《世界金融五百年全集.com》第27/47页


除了在“一战”期间中国向其他国家输出白银的短暂时期之外,1933年之前的绝大多数时候,大量白银流入中国。这些白银主要由外国在华银行利用中国自由市场的特点大量输入白银牟取暴利。中国纸币以白银做储备,大量白银的输入成为银行信贷扩张的基础。换而言之,白银增加,信用扩张,利率下降,这相当于凯恩斯主义的货币扩张政策。

在金贵银贱的大趋势下,金本位国家由于黄金购买力上升,白银购买力下降,货币相对中国这样的银本位货币升值。这导致金本位国家的出口停滞,甚至倒退。反过来,中国受信用扩张的影响却形势一片大好。当时中国对外出口的主力是粮食、棉纱与生丝等。

就棉花来说,中国、印度和日本的棉纺织业都消费印度与中国的原棉,日本和印度还生产粗纱供给中国农村市场。白银价格的变化将直接影响日元与卢比对中国货币的汇率,最终影响到中国的棉花价格和本土棉纺织业。白银价格下跌,中国从印度、日本进口棉纱或原棉的价格上涨,结果中国棉纱厂得到极大的发展。
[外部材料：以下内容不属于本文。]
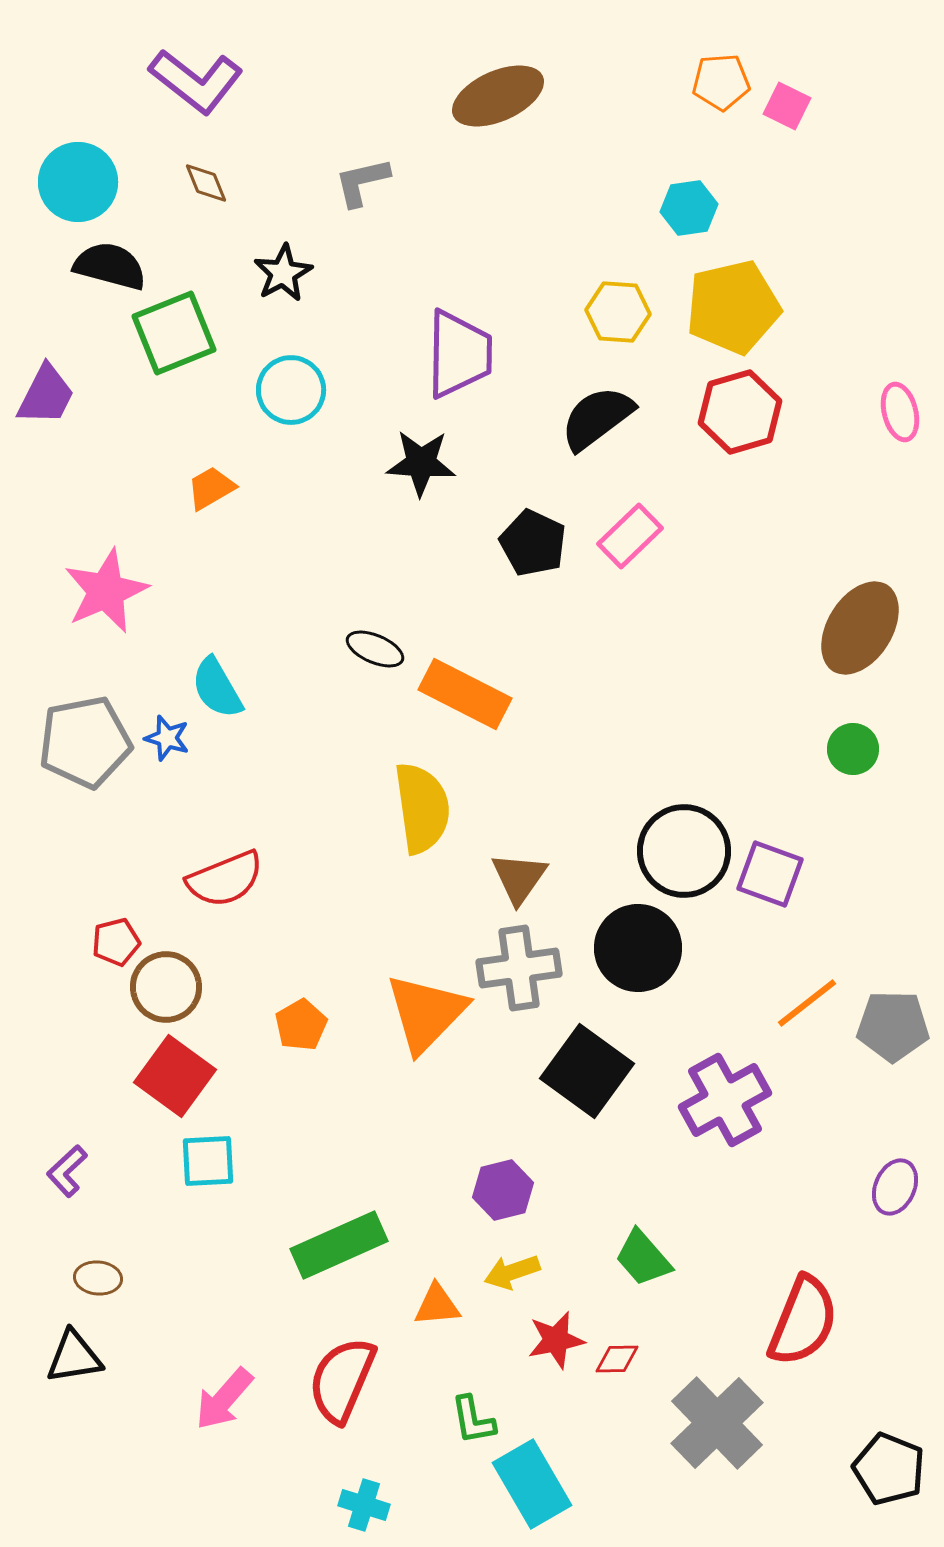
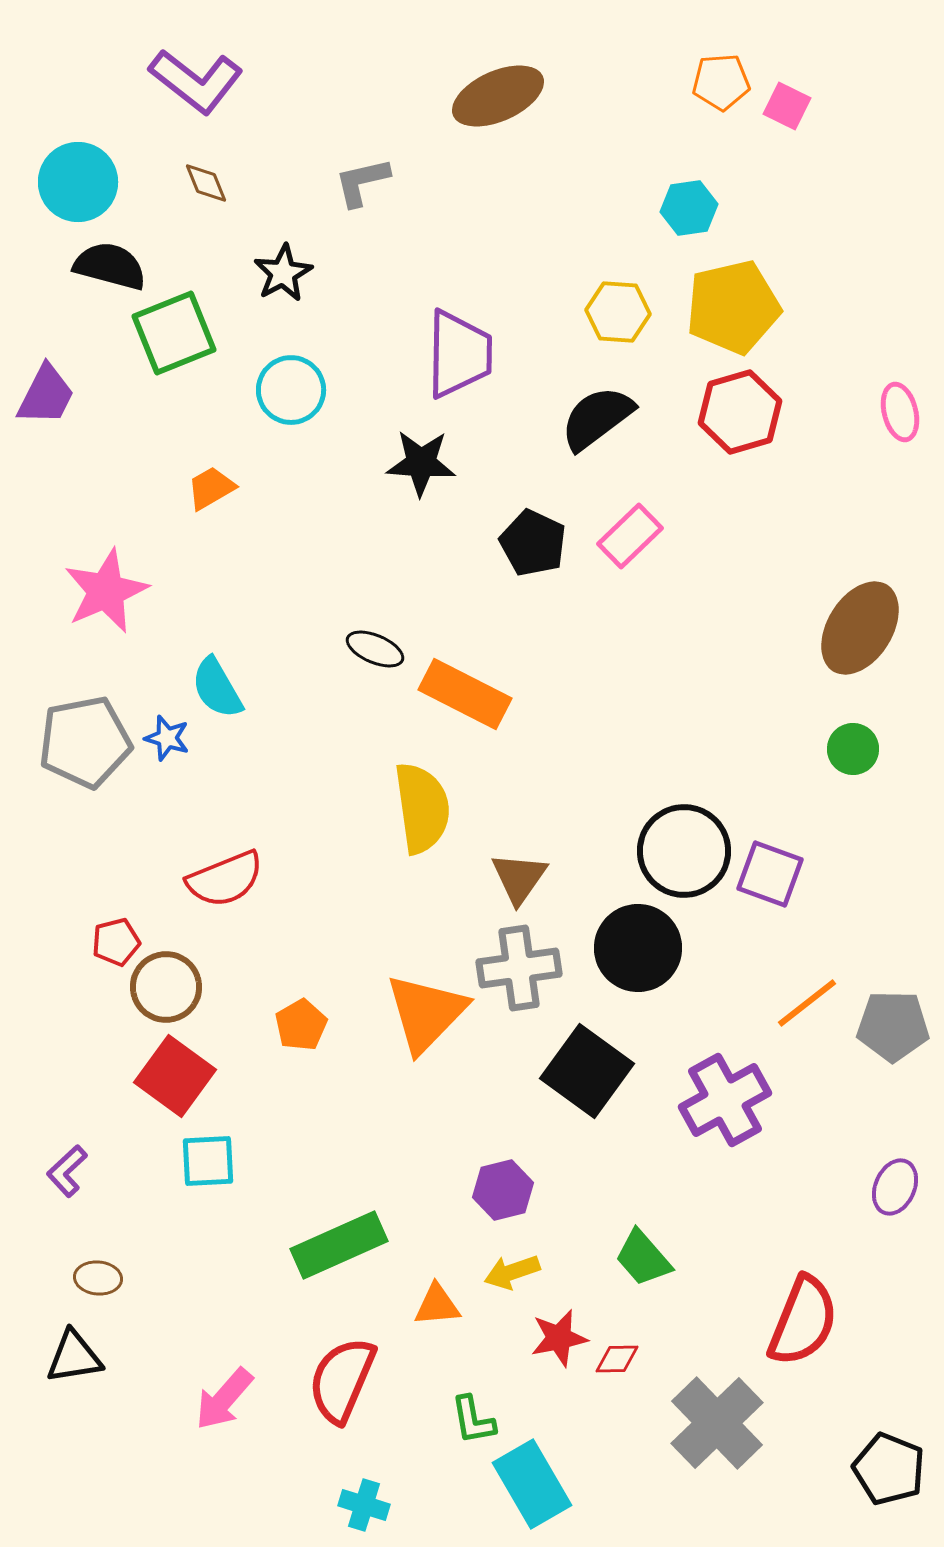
red star at (556, 1340): moved 3 px right, 2 px up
机械化的工厂需要庞大的原始资本投入,在当时中国没有良好的融资渠道,工业企业几乎没有一家不向银行贷款经营,也没有一家工厂不是依靠银行信贷资金发展壮大的。其中尤为著名的是“棉纱大王”荣宗敬和荣德生两兄弟创建的申新公司,后来的“红色资本家”前国家副主席荣毅仁即荣德生四子。1916年,公司初创时的外来资金是公司自有资本的2倍多,其中80%来自短期贷款和银行透支。到了大萧条时期,银价日贱,银行有更多的白银储备,信贷更是随之扩张。全国金融中心――上海的各大银行对外放贷的主要对象便是工业企业。当时最大的私人银行上海商业储蓄银行对工业企业的贷款占到贷款总额的1/3,其中66.7%是对棉纺织业的贷款。

那时的中国信用匮乏,银行并非毫无保留,工业企业一般必须要以自身固定资产作为抵押来向银行贷款,而银行则对工厂进行严密的控制。比如,上海商业储蓄银行对申新公司的贷款就对该厂的生产经营与财务加以严格监督。申新纱厂生产的棉纱,其提货单必须要经过银行盖章,储蓄成品的仓库大门钥匙要交给银行掌管,重要账据和大宗的现金出纳要由银行会计人员来审核。因此,工业企业一旦失去银行的支持,就很难维持经营,结果只能倒闭。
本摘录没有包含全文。